(Beginning of RECORDS FOR THE EXERCISE)
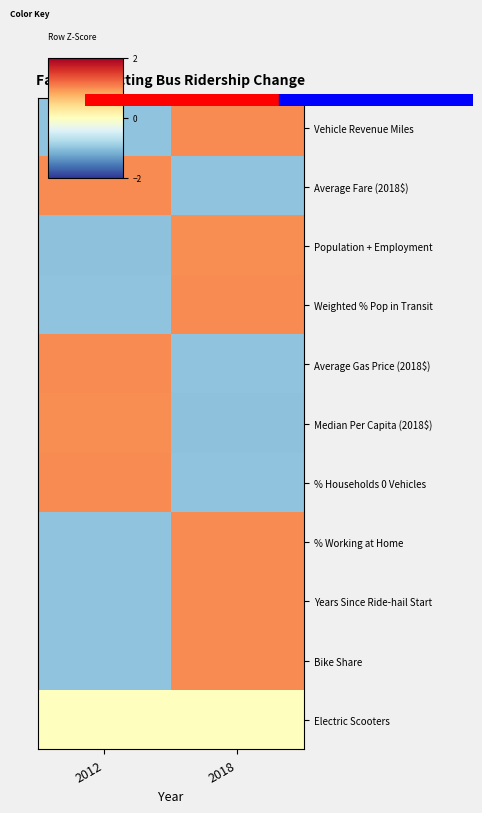

Reading right to left, extract all data points from this chart.

Vehicle Revenue Miles: 2018=1.0	2012=-1.0
Average Fare (2018$): 2018=-1.0	2012=1.0
Population + Employment: 2018=1.0	2012=-1.0
Weighted % Pop in Transit: 2018=1.0	2012=-1.0
Average Gas Price (2018$): 2018=-1.0	2012=1.0
Median Per Capita (2018$): 2018=-1.0	2012=1.0
% Households 0 Vehicles: 2018=-1.0	2012=1.0
% Working at Home: 2018=1.0	2012=-1.0
Years Since Ride-hail Start: 2018=1.0	2012=-1.0
Bike Share: 2018=1.0	2012=-1.0
Electric Scooters: 2018=0.0	2012=0.0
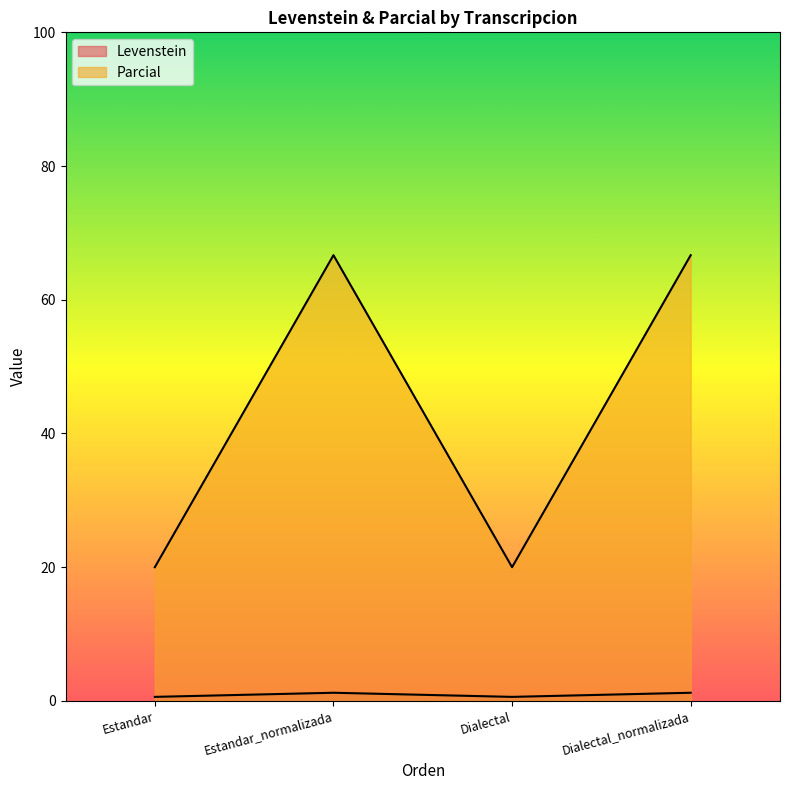

Rank the categories by Parcial value from highest to lowest.

Estandar_normalizada, Dialectal_normalizada, Estandar, Dialectal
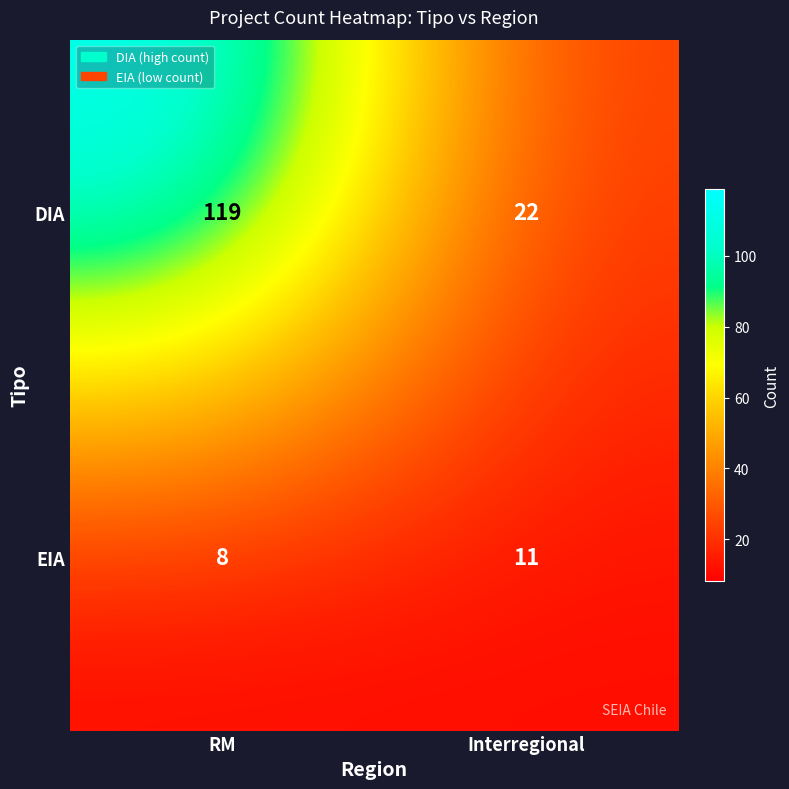

The EIA series shows 5 at RM. True or false?

False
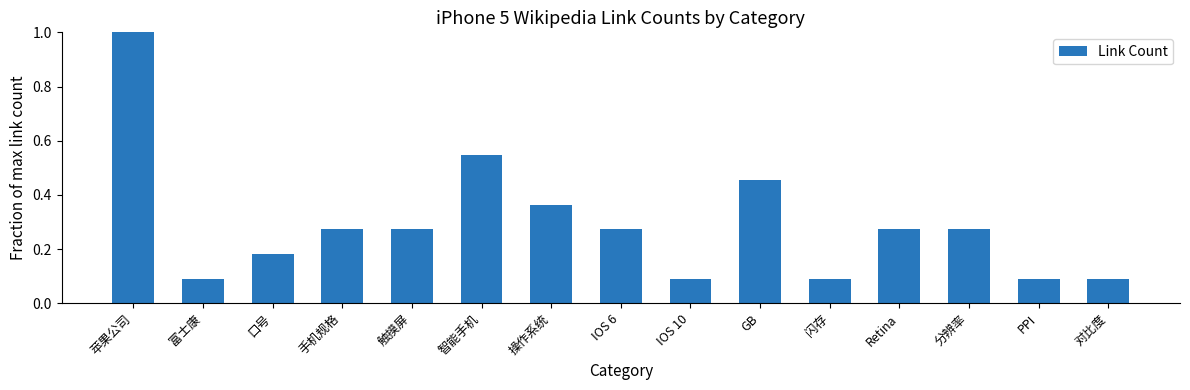

The value at 苹果公司 is 0.2. True or false?

False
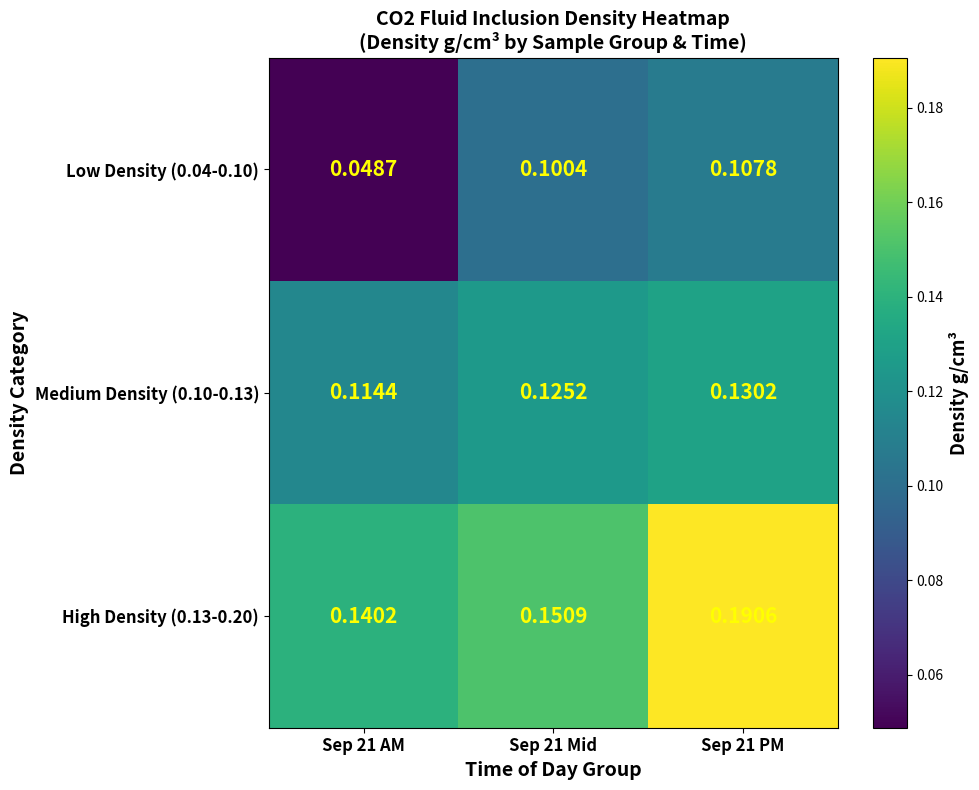

Is the value of High Density (0.13-0.20) at Sep 21 AM greater than the value of Low Density (0.04-0.10) at Sep 21 AM?

Yes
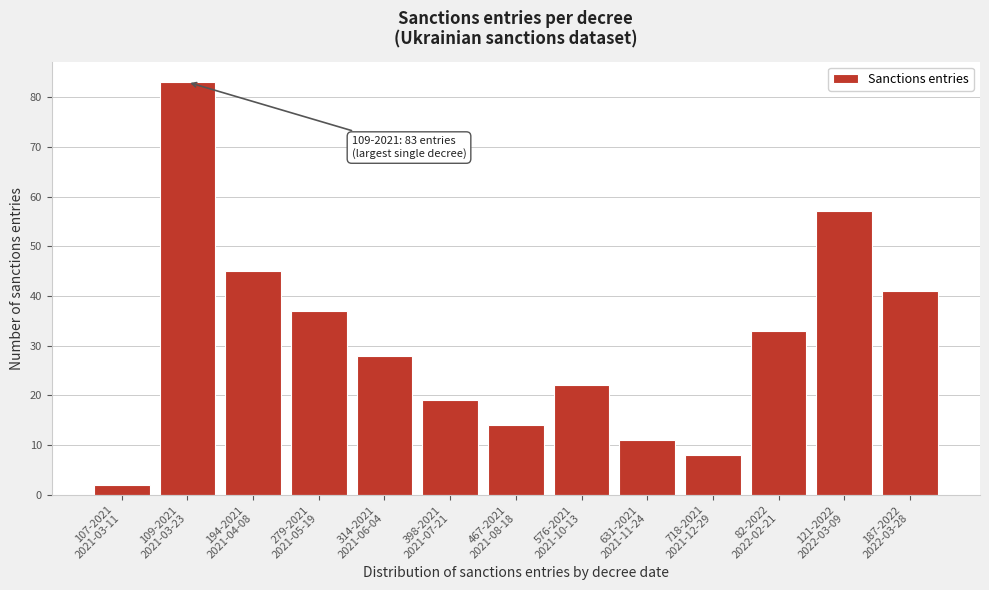

Reading left to right, list all the values displayed in this chart.

2	83	45	37	28	19	14	22	11	8	33	57	41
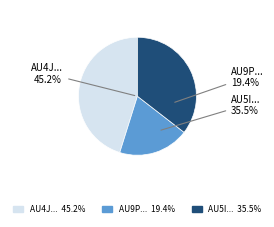

To the nearest percent, what portion does AU4JSCQYFEDHWXGBIUP7 represent?

45%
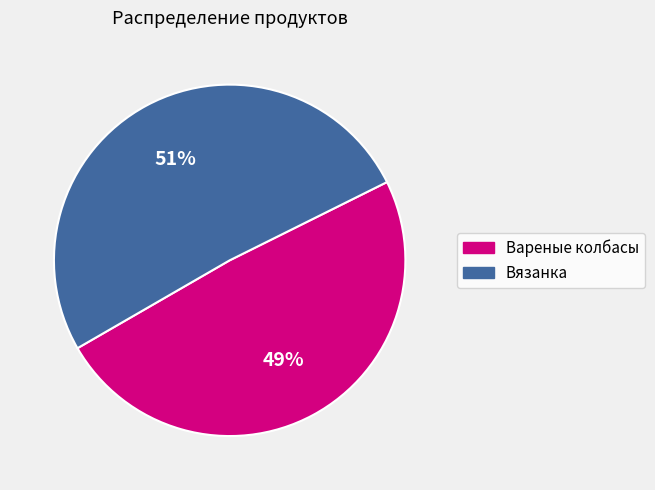

To the nearest percent, what is the average slice percentage?

50%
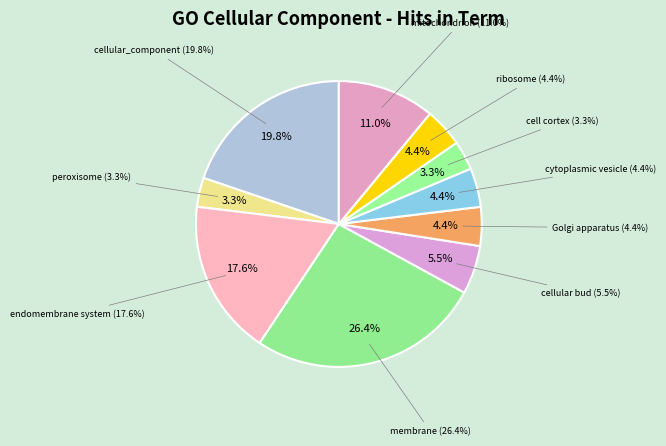

How many slices are in this pie chart?

10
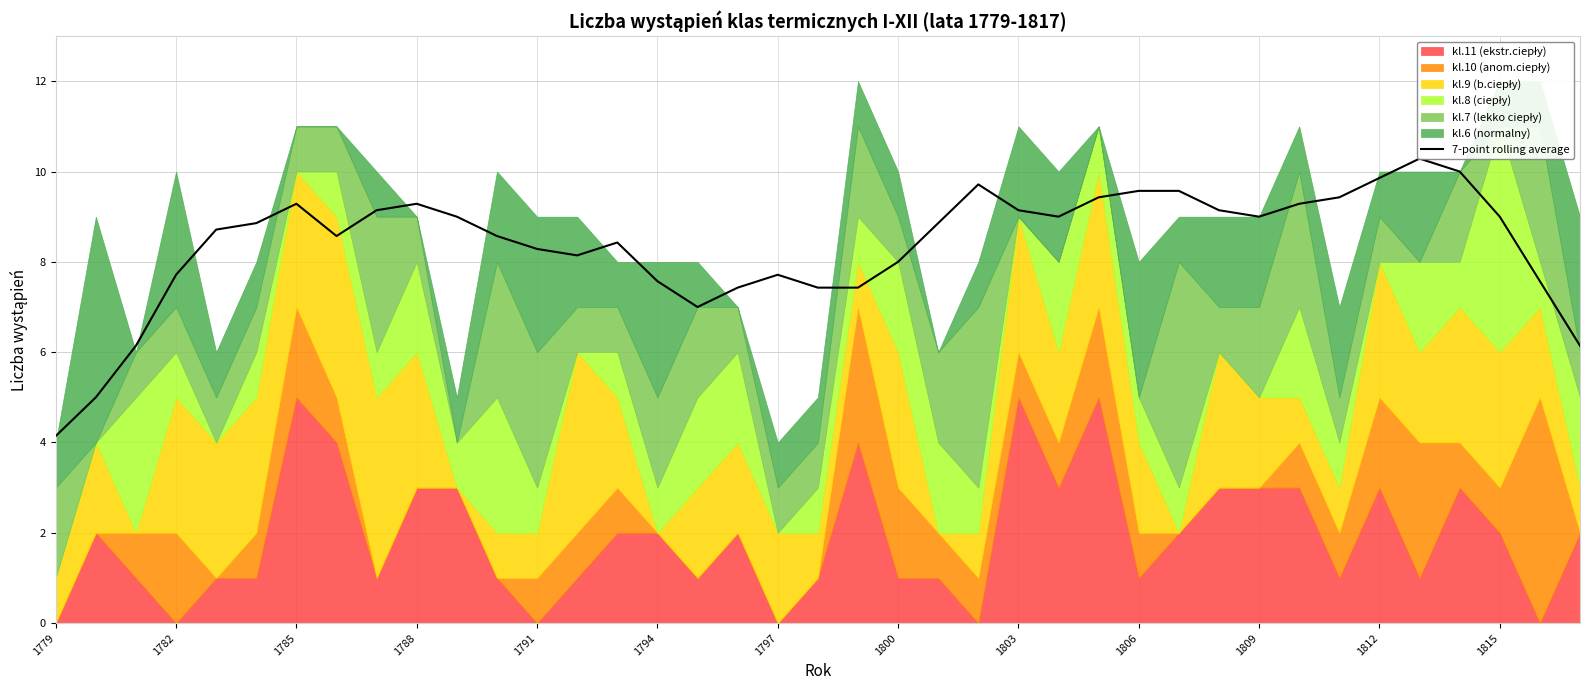

Is it true that the value at 32 is 9.4?

True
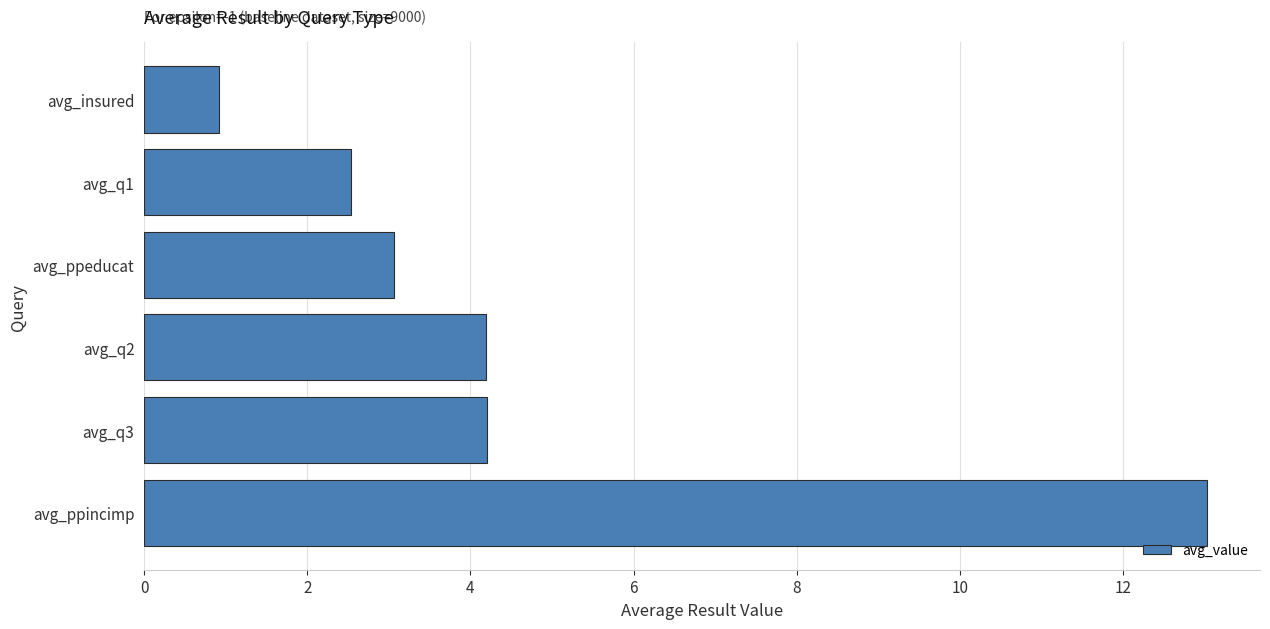

How many distinct data groups are displayed?

1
(End of RECORDS FOR THE EXERCISE)
_WHAT YOU NEED TO DO_:
Copy out the lines above, starting at the line that contains "To the nearest percent, what is" and running through the end of the items, keeping every word as it appears. Leave the pictures out of your copy.

_SOLUTION FOR THIS EXERCISE_:
To the nearest percent, what is the average slice percentage?

50%

How many slices are in this pie chart?

10

Is it true that the value at 32 is 9.4?

True

How many distinct data groups are displayed?

1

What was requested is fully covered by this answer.